Essai de la Mercedes Classe B : faiblesses mécaniques, moteurs (6 parmi lesquels le 200 CDI 140 cv et le 200 136 cv ...), vos 82 avis et les performances ...
Mercedes s’est créé au fil du vingtième siècle une légende de qualité de « haut de gamme ». D’aucun prétendra que la politique de la liste des options longue comme un jour sans pain fait encore toujours ironiser quand on évoque la marque allemande, cela à cause des prix qui en accableraient plus d’un.
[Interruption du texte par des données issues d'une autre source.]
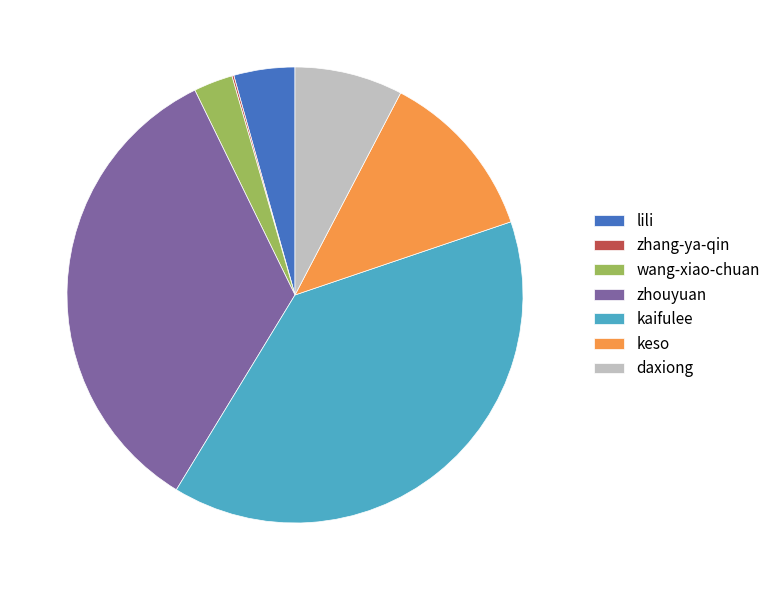

Is lili the majority of the pie?

No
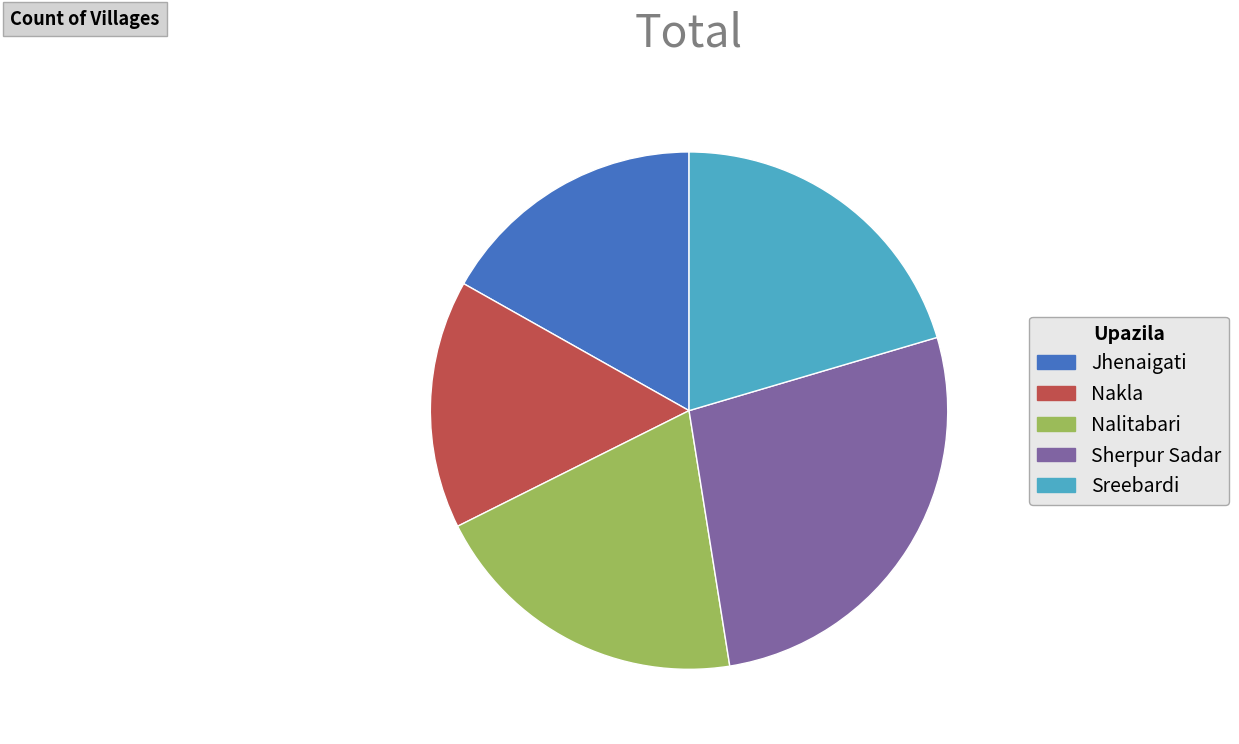

How many slices are in this pie chart?

5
Toutefois, rappelons que Mercedes participe au développement technologique de l’automobile et innove régulièrement. Par exemple, avec la Classe B, dite aussi Sport Tourer, le constructeur munichois a élargi sa gamme et s’est penché sur une frange de la population moins rupine. Tout en conservant le caractère élitiste de sa clientèle et en ne cédant en rien dans le domaine de la sécurité.
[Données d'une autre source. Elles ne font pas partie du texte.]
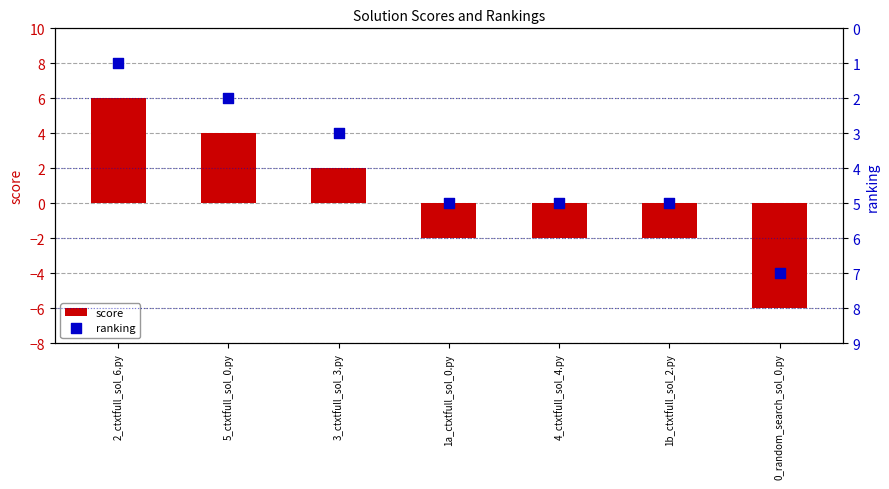

At which category is the sum across all series the highest?

2_ctxtfull_sol_6.py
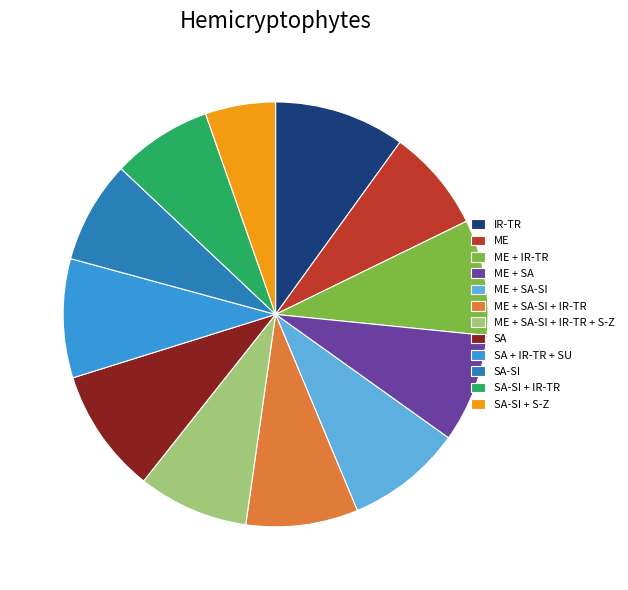

Is there any slice that represents more than half of the pie?

No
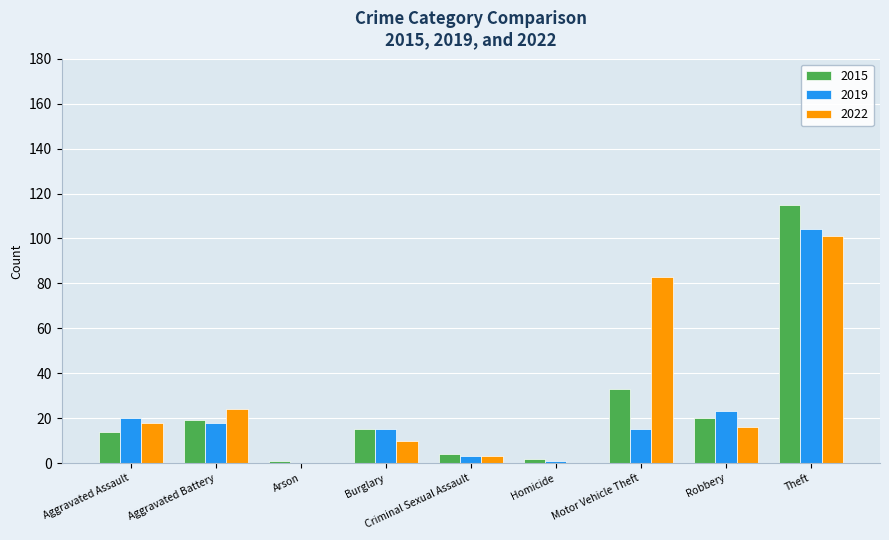

At which label does 2019 reach its peak?

Theft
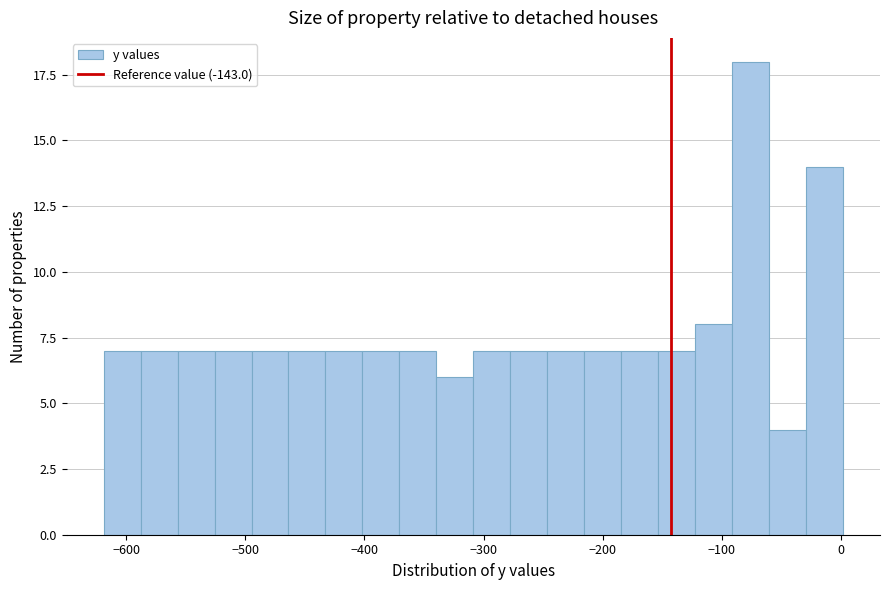

Read against the x-axis, roughly where is the centre of the tallest bar?

-80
Les monovolumes ont pour caractéristique de poser l’automobiliste en hauteur par rapport au bitume au-dessus, du volant largement incliné vers l’avant. Avec la Classe B, les ingénieurs ont installé le pilote derrière le volant vertical, suffisamment bas pour qu’il ait à la fois les jambes allongées et l’impression de conduire une berline, assez haut pour qu’il ait une vue panoramique de son itinéraire et qu’il soit protégé en cas d’accident. Toutes les Classe B vendues en Belgique sont équipées de l’ESP (régulateur de comportement dynamique) incluant l’ABS (antiblocage des roues) et l’ASR (antipatinage). Une fonction complémentaire de l’ESP simplifie les rectifications de trajectoire et contribue à la perception de la route. L’active Steer Control agit en interaction avec la direction assistée électromécanique. Son moteur électrique réduit l’effort nécessaire sur le volant, de façon variable en fonction de la vitesse. Sur route et sur autoroute, la consistance du volant est plus importante. Lors des stationnements et en ville à faible allure, un doigt suffirait aux manœuvres. Celles-ci sont largement facilitées par les loupiottes du Park Assist, au milieu du tableau de bord et dans le rétroviseur.
À bord, l’habitabilité est exemplaire. Malgré mon presque double mètre, je disposais, assis derrière le conducteur, de place en suffisance pour mes genoux. Cela, bien que la banquette classique ne soit ni coulissante ni inclinable. Il eut cependant été difficile de caser trois adultes à l’arrière. Pour quelle raison le tunnel de transmission, inutile dans une traction, a-t-il été conservé ? Une version à quatre roues motrices serait-elle d’actualité ? La capacité de chargement avec quatre adultes à bord est imposante, d’autant qu’un panneau mobile dans le coffre permet, à l’envi, d’en augmenter le volume ou de gérer la planéité du plancher lorsque les sièges arrière sont rabattus (60 % — 40 %).
En route, nous avons rapidement opté pour la fonction automatique « confort » de la boîte Autotronic à sept rapports. La légende de la variation continue (CVT) des Daf n’est pas morte. Mercedes-Benz a revisité ce concept à sa manière. Sa transmission agit de façon progressive grâce à variateur à courroie métallique entre des poulies à flasques coniques. Les à-coups de changement de vitesse sont totalement gommés. La gestion du couple est impressionnante d’efficacité et seuls le compte-tours et la sonorité du moteur vous feront prendre conscience du changement de rapport.